* Objective *
Please edit the items from the start through the line with "Dot at: (250, 257)" by changing each "pose" to "view" and leaving everything else as it is. Return only those lines.

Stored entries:
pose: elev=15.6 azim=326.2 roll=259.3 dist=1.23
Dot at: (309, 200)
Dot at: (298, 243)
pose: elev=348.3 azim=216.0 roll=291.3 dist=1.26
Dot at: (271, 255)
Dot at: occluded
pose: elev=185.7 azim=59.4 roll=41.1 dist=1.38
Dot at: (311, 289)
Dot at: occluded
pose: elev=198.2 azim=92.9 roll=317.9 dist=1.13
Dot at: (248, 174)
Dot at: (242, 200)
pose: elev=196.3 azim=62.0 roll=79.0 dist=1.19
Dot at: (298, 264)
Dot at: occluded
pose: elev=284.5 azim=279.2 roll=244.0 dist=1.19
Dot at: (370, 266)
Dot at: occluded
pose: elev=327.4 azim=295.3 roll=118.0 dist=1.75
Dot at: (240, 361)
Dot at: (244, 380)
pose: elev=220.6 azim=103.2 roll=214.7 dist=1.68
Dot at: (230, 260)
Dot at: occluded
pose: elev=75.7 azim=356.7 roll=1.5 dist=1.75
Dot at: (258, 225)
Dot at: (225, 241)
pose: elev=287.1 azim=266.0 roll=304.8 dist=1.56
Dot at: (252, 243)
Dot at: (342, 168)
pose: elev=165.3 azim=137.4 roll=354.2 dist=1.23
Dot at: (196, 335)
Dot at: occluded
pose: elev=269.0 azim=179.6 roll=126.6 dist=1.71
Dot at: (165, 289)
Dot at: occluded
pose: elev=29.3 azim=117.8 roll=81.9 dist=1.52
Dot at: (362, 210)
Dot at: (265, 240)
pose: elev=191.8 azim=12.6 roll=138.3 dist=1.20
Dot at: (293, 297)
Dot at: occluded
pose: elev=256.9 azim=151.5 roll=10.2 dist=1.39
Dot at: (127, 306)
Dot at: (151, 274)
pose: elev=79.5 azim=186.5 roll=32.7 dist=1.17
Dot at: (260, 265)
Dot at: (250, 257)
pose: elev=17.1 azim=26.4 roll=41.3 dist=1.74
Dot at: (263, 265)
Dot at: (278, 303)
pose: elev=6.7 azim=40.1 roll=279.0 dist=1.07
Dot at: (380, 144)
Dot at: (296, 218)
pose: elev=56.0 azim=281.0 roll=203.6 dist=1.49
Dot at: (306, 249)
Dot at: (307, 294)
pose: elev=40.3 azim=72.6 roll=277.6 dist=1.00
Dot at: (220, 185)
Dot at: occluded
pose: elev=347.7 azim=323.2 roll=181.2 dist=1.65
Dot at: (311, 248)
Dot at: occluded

* Reply to the exercise *
view: elev=15.6 azim=326.2 roll=259.3 dist=1.23
Dot at: (309, 200)
Dot at: (298, 243)
view: elev=348.3 azim=216.0 roll=291.3 dist=1.26
Dot at: (271, 255)
Dot at: occluded
view: elev=185.7 azim=59.4 roll=41.1 dist=1.38
Dot at: (311, 289)
Dot at: occluded
view: elev=198.2 azim=92.9 roll=317.9 dist=1.13
Dot at: (248, 174)
Dot at: (242, 200)
view: elev=196.3 azim=62.0 roll=79.0 dist=1.19
Dot at: (298, 264)
Dot at: occluded
view: elev=284.5 azim=279.2 roll=244.0 dist=1.19
Dot at: (370, 266)
Dot at: occluded
view: elev=327.4 azim=295.3 roll=118.0 dist=1.75
Dot at: (240, 361)
Dot at: (244, 380)
view: elev=220.6 azim=103.2 roll=214.7 dist=1.68
Dot at: (230, 260)
Dot at: occluded
view: elev=75.7 azim=356.7 roll=1.5 dist=1.75
Dot at: (258, 225)
Dot at: (225, 241)
view: elev=287.1 azim=266.0 roll=304.8 dist=1.56
Dot at: (252, 243)
Dot at: (342, 168)
view: elev=165.3 azim=137.4 roll=354.2 dist=1.23
Dot at: (196, 335)
Dot at: occluded
view: elev=269.0 azim=179.6 roll=126.6 dist=1.71
Dot at: (165, 289)
Dot at: occluded
view: elev=29.3 azim=117.8 roll=81.9 dist=1.52
Dot at: (362, 210)
Dot at: (265, 240)
view: elev=191.8 azim=12.6 roll=138.3 dist=1.20
Dot at: (293, 297)
Dot at: occluded
view: elev=256.9 azim=151.5 roll=10.2 dist=1.39
Dot at: (127, 306)
Dot at: (151, 274)
view: elev=79.5 azim=186.5 roll=32.7 dist=1.17
Dot at: (260, 265)
Dot at: (250, 257)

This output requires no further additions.